For each sample, the rationale is replaced with tokens from a **different** latent state
while the claimed label is kept from the original state. This isolates whether the model
"reads" the rationale or the context for its prediction.

| Metric | What it measures |
|--------|-----------------|
| `cfact_gen_follows_swap` | Generated claim matches the **swapped** rationale's state (follows new evidence) |
| `cfact_gen_follows_orig` | Generated claim matches the **original** latent state (ignores new evidence) |
| `cfact_cls_follows_swap` | Classifier predicts the **swapped** state (strong coupling = high) |
| `cfact_cls_follows_orig` | Classifier predicts the **original** state despite swapped rationale (low coupling = high) |

**Interpretation:**
- Strong consistency coupling → `cfact_cls_follows_swap ≈ 1.0`, `cfact_cls_follows_orig ≈ 0.0`.
- No coupling (`no_consistency_loss`) → both near chance.

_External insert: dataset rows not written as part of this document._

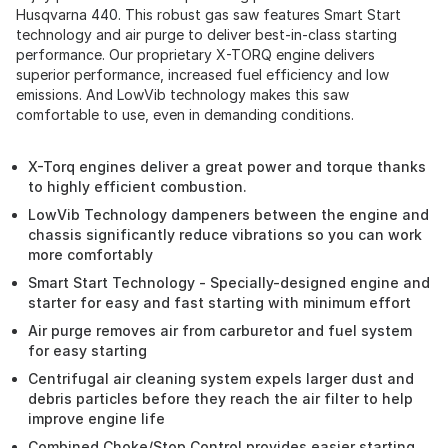
Husqvarna 440. This robust gas saw features Smart Start
technology and air purge to deliver best-in-class starting
performance. Our proprietary X-TORQ engine delivers
superior performance, increased fuel efficiency and low
emissions. And LowVib technology makes this saw
comfortable to use, even in demanding conditions.
X-Torq engines deliver a great power and torque thanks
to highly efficient combustion.
LowVib Technology dampeners between the engine and
chassis significantly reduce vibrations so you can work
more comfortably
Smart Start Technology - Specially-designed engine and
starter for easy and fast starting with minimum effort
Air purge removes air from carburetor and fuel system
for easy starting
Centrifugal air cleaning system expels larger dust and
debris particles before they reach the air filter to help
improve engine life
Combined Choke/Stop Control provides easier starting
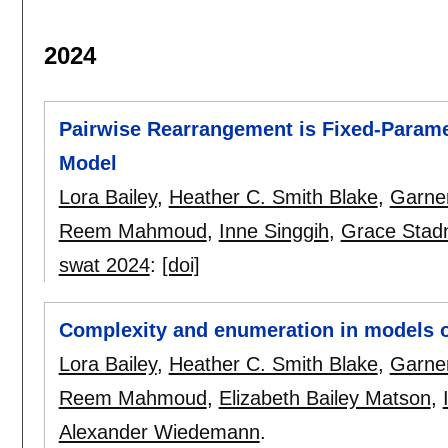
2024
Pairwise Rearrangement is Fixed-Paramet
Model
Lora Bailey
,
Heather C. Smith Blake
,
Garne
Reem Mahmoud
,
Inne Singgih
,
Grace Stad
swat 2024
:
[doi]
Complexity and enumeration in models 
Lora Bailey
,
Heather C. Smith Blake
,
Garne
Reem Mahmoud
,
Elizabeth Bailey Matson
,
Alexander Wiedemann
.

### Shuffled-pairing control

A separate dataset is generated with intentionally **mismatched** rationale-claim pairs
(rationale drawn from a random other latent state, claim label kept from original state).

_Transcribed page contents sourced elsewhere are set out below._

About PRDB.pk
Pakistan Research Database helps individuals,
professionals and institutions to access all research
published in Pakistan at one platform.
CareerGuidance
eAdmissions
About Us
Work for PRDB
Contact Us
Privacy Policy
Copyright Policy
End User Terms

| Metric | What it measures |
|--------|-----------------|
| `shuffled_gen_acc` | Generation accuracy on mismatched pairs (expect degradation if rationale is relied upon) |
| `shuffled_cls_acc` | Classifier accuracy on mismatched pairs (expect degradation) |

A well-coupled model (consistency-trained) should show lower `shuffled_cls_acc` because
the classifier reads the rationale, and when the rationale disagrees with the claim the
prediction is pulled toward the wrong state.

---

## Expected interpretation

With small models and few epochs (smoke test):

```
rationale_only:      cls_claim_acc ≈ 1.0   cfact_cls_follows_swap ≈ 1.0
full_sequence:       cls_claim_acc ≈ 0.9+  cfact_cls_follows_swap ≈ 1.0
earlier_token_only:  cls_claim_acc ≈ 1.0   cfact_cls_follows_swap ≈ 1.0
no_consistency_loss: cls_claim_acc ≈ 0.25  cfact_cls_follows_swap ≈ 0.25 (chance for 4 states)
claim_only_pooling:  cls_claim_acc << 1.0  cfact_cls_follows_swap ≈ chance  (negative control)
```

For `claim_only_pooling`, `cls_claim_acc (rationale_pool)` and `cfact_cls_follows_swap` should be
weak (below the rationale-trained variants) because the consistency loss was never applied to
rationale token representations. The rationale positions carry no direct gradient pressure toward
encoding claim identity.

Generation accuracy (`gen_claim_acc`) improves more slowly and requires more epochs,
as the LM must internalize the claim-rationale coupling in the residual stream without
explicit gradient supervision on that particular output position.

---

## Configuration

All parameters live in `ExperimentConfig` (a Python dataclass):

```python
from claim_consistency_experiment import ExperimentConfig, run_experiment

cfg = ExperimentConfig(
    num_latent_states=8,       # 8–16 recommended
    num_rationale_templates=4, # 3–5
    num_train_samples=2048,    # increase for proper training run
    num_eval_samples=256,
    num_epochs=20,             # increase for convergence
    d_model=128,               # increase for capacity
    n_layers=4,
    consistency_loss_weight=0.5,
    seed=42,
)
df = run_experiment(cfg)
```

---

## Design notes

- **No internet required.** All data is generated synthetically.
- **Deterministic.** All random seeds are controlled via `cfg.seed`.
- **CPU-friendly.** Default model is 2 layers, d_model=64. A full run on a modern CPU
  completes in under 2 minutes for the smoke config.
- **Hackable.** The module is a single ~700-line file with clearly separated sections.
  Swap in a real tokenizer, larger vocab, or actual language templates with minimal changes.